The IU Asian Culture Centerreleased a statement on Jan. 13 responding to the incident and its impact on the Asian American community.
“We are outraged and heartbroken by this unprovoked act of violence, but we also worry for the well-being of our community.”
The ACC plans events aiming to educate and inform people on Asian culture, history and issues. Following the crime, Castillo-Cullather emphasized the importance of patience and understanding during the aftermath of this crime within the Bloomington community.
“This is a very traumatic experience for everyone and the Asian community,” Castillo-Cullather said. “People need to be patient when it comes to wanting to know more or hearing the story of the student.”
Asian Culture Center support
The ACC is holding listening sessions in the wake of the crime for students to come and express their fears, sadness, anger and any other emotion they may be feeling. The first listening session took place on Jan. 13.
Melanie Castillo Cullather, director of ACC, said students suggested a series of sessions, held in different varieties.
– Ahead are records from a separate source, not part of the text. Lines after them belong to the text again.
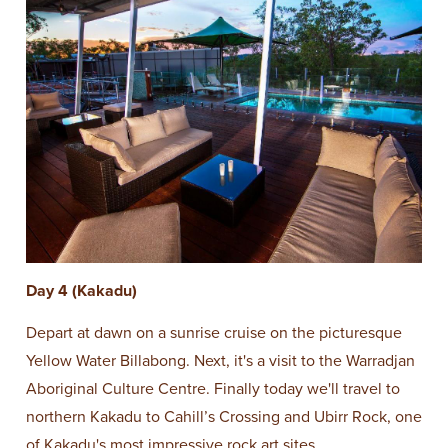
Day 4 (Kakadu)
Depart at dawn on a sunrise cruise on the picturesque
Yellow Water Billabong. Next, it's a visit to the Warradjan
Aboriginal Culture Centre. Finally today we'll travel to
northern Kakadu to Cahill’s Crossing and Ubirr Rock, one
of Kakadu's most impressive rock art sites.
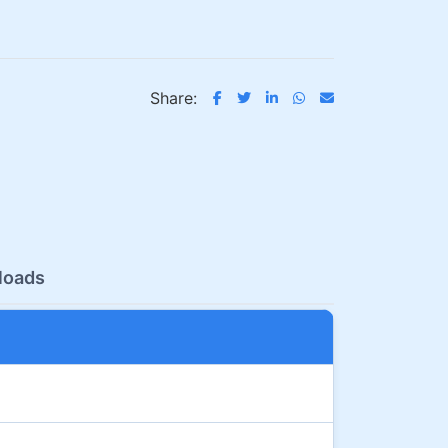
Share:
loads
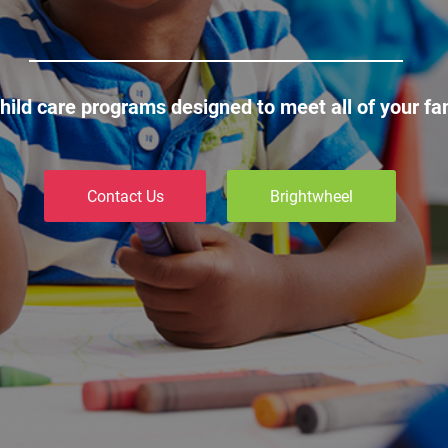
child care programs designed to meet all of your fa
Contact Us
Brightwheel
The first proposed session would encourage Asian students to talk about their personal stories and feelings following the event and hear from other students of Asian descent. The second suggested session will be open to all students on campus and be a much larger discussion.
Although ACC has not set specific dates for sessions yet, Castillo-Cullather said the ACC website and Instagram will update and announce when the events are happening.
According to the ACC website, each month ACC hosts an “Over a Cup of Tea” discussion, where faculty members, scholars and guest presenters discuss issues concerning Asian Americans and Pacific Islanders.
Whether in-person or over zoom, the staff at the ACC is available to talk if a student is feeling scared, worried or just needs someone to listen. Castillo-Cullather said students do not need an appointment to talk with staff. Zoom calls can also be arranged. Castillo-Cullather offers zoom sessions late at night for students who do not have time during the day. Castillo-Cullather can be reached through email at email@example.com.
Counseling and Psychological Services (CAPS)
For those seeking professional counseling, IU offers Counseling and Psychological Services (CAPS) to students. According to the IU Student Health Center website, if students have paid the student health fee, they will receive two free appointments every semester. The ACC also offers additional counseling through CAPS at the culture center, where Wilson Hsiao is the embedded counselor for the ACC.
If students do not feel comfortable taking public transportation, they can scan the code available on IU Ride. Students can get a $6.50 discount off their Lyft ride from 11 p.m. to 3 a.m. nightly.
IU Ride also offers free rides within Bloomington city limits for students who feel unsafe walking home or to work. By downloading the mobile app TransLoc onto their phone, students can request a ride any time from 8 p.m. to 1:40 a.m.
Reporting bias incidents
If a student witnesses an incident where someone is mistreated due to their race or other factors such as gender or sexuality, they can report it to the university using the bias reporting system. Asian Americans Advancing Justice also tracks instances where Asian Americans across the country log their own instances of mistreatment and hate crimes.
Ways to get connected
The Virulent Hate Project is a research initiative that began in response to hate crimes committed against the AAPI community during the COVID-19 pandemic. The group has a database of hundreds of community organizations people can join. They range from activist organizations to support systems. Castillo-Cullather encourages the Bloomington community to use this time to make students feel safe and welcome.
“I want our students to feel as safe as every other student,” Castillo-Cullather said.